Obviously a grand jury found there was in Perry’s case. So there is a there there.
leejcaroll – remember there is no defense with a grand jury. Only the prosecutor puts forward their case. A decent prosecutor can get a ham sandwich indicted by the grand jury if they are half trying.
@leecarroll
If this was Obama being charged for abuse of power, the same people who are cheering for a Perry Perp Walk, would be hollering to high heaven about the criminalization of politics. That is why I say the things I do. It is wrong to use that power against Perry and it would be wrong to use it against Obama for similar situations.
Squeeky Fromm
Girl Reporter
Squeeky I don’t see if from the non rights, at least in this thread. In fact I and I believe someone else said yes I believe it is the right thing even if it was a dem gov.
To me when you say the dems miss the point that is a problem You cannot have debate when one side (and this happens on both for sure) cannot see past their own viewpoint and therefore the other side is wrong completely, misses the point, etc.
Debate requires at least a modicum of willingness to see the point of the other guy.
I’m amazed anyone could doubt that Lehmberg was seriously intoxicated. In one video she fails a basic sobriety test, proving unable to track a flashlight with her eyes despite repeated attempts. Later she is seen kicking at the door of her detention room, eventually prompting the police to strap her down.
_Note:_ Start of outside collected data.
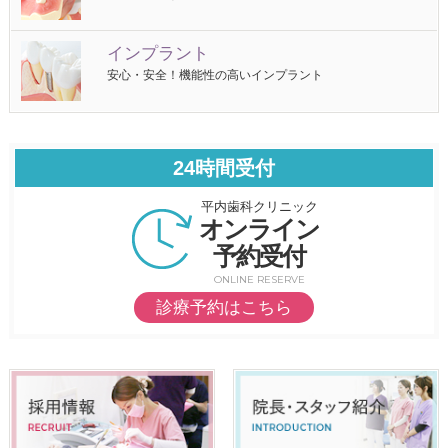
インプラント
安心・安全！機能性の高いインプラント
24時間受付
平内歯科クリニック
オンライン
予約受付
ONLINE RESERVE
診療予約はこちら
She belligerently tells the officers they’re in trouble because her friend the sheriff will take her side. All this stuff is on YouTube; it’s not hard to find. Lehmberg later issued an apology for her conduct and pleaded guilty to DWI. The severity of her sentence reflects her very high blood alcohol content, almost four times the legal limit.
@John Oliver (@OurCivics)
Right!
Safelibraries,
So that’s what happens when you draw a red line with meaning.